Some evidence for short course – in multicentre study of adults (not UK) with grass mix SPT positive rhinitis, 8 subcutaneous injections of placebo or Lolium perenne (LPP) were administered in 4 visits (2 jabs each visit, 30 mins apart, different arms) over 3 weeks between January and April. Combined symptom and medication score (CSMS) measured over the peak pollen season was reduced 15.5% (P = .041) during the peak period and −17.9% (P = .029) over the entire pollen season. Also lower rhinoconjunctivitis QOL global score (P = .005) compared with placebo group.

Asthma

Dhami metanalysis immunotherapy for asthma in kids – symptoms improved, less medication, esp HDM, grass, cat/dog. Not just severe asthma! But no prolonged benefit.

1 study of adults with poor control, HDM. Reduces time to first exacerbation.

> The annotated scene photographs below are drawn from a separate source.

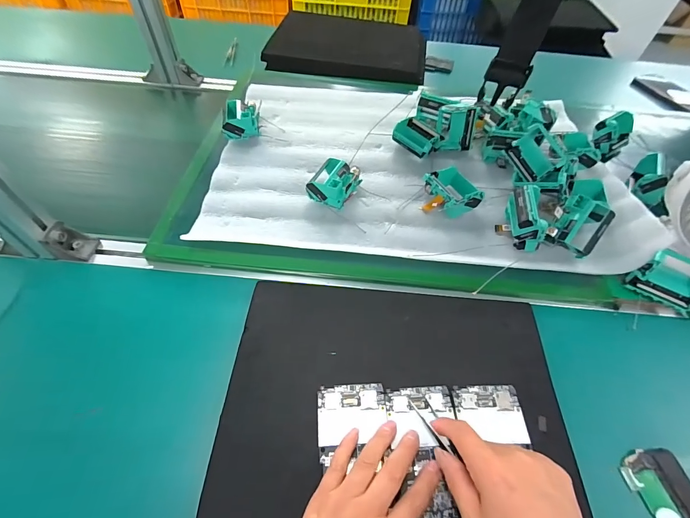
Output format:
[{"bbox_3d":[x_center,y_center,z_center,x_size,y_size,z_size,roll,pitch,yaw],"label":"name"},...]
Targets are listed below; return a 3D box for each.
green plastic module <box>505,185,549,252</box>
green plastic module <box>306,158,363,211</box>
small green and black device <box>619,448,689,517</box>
[{"bbox_3d":[0.238,-0.053,0.447,0.042,0.060,0.069,8,52,1],"label":"green plastic module"},{"bbox_3d":[-0.015,-0.110,0.491,0.059,0.038,0.070,21,53,11],"label":"green plastic module"},{"bbox_3d":[0.302,0.217,0.320,0.051,0.017,0.066,-13,54,-15],"label":"small green and black device"}]

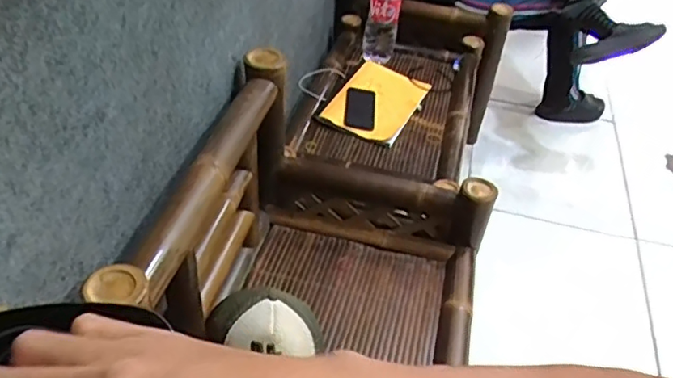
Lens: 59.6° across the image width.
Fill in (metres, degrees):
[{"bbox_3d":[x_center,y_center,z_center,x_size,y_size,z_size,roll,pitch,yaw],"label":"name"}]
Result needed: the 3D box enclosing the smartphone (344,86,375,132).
[{"bbox_3d":[0.059,-0.208,1.483,0.075,0.010,0.158,4,43,1],"label":"smartphone"}]

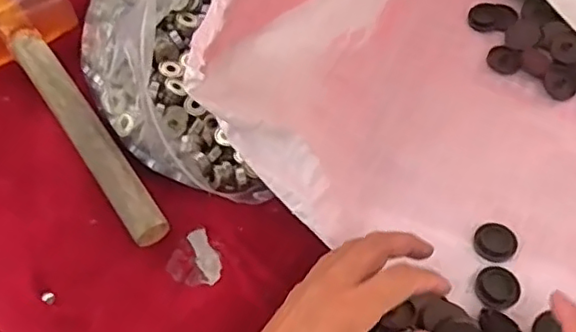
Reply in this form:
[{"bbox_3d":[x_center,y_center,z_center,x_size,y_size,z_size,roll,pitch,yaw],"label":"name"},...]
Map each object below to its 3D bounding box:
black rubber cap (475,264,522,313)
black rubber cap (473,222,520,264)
[{"bbox_3d":[0.159,0.092,0.473,0.032,0.004,0.036,26,60,13],"label":"black rubber cap"},{"bbox_3d":[0.163,0.061,0.494,0.031,0.010,0.032,1,58,-2],"label":"black rubber cap"}]

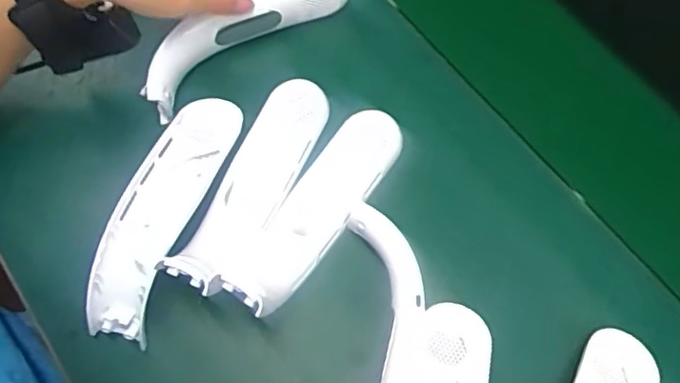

Mite allergy prevention study n=111 HDM treatment effective. 2002 PAT study reduced asthma at 10yr follow up after grass/pollen treatment.

[Gillian Vance, Newcastle]

Eczema

House dust mite immunotherapy with SLIT (3 doses per week) shown to have some benefit in RCT from Brazil (66 children and adults) using SCORAD eczema severity questionnaire. Placebo group showed 35% improvement over 18 months, SLIT group showed 55%. No difference in Dermatology Life Quality index, pruritus score or any of the various other measures used!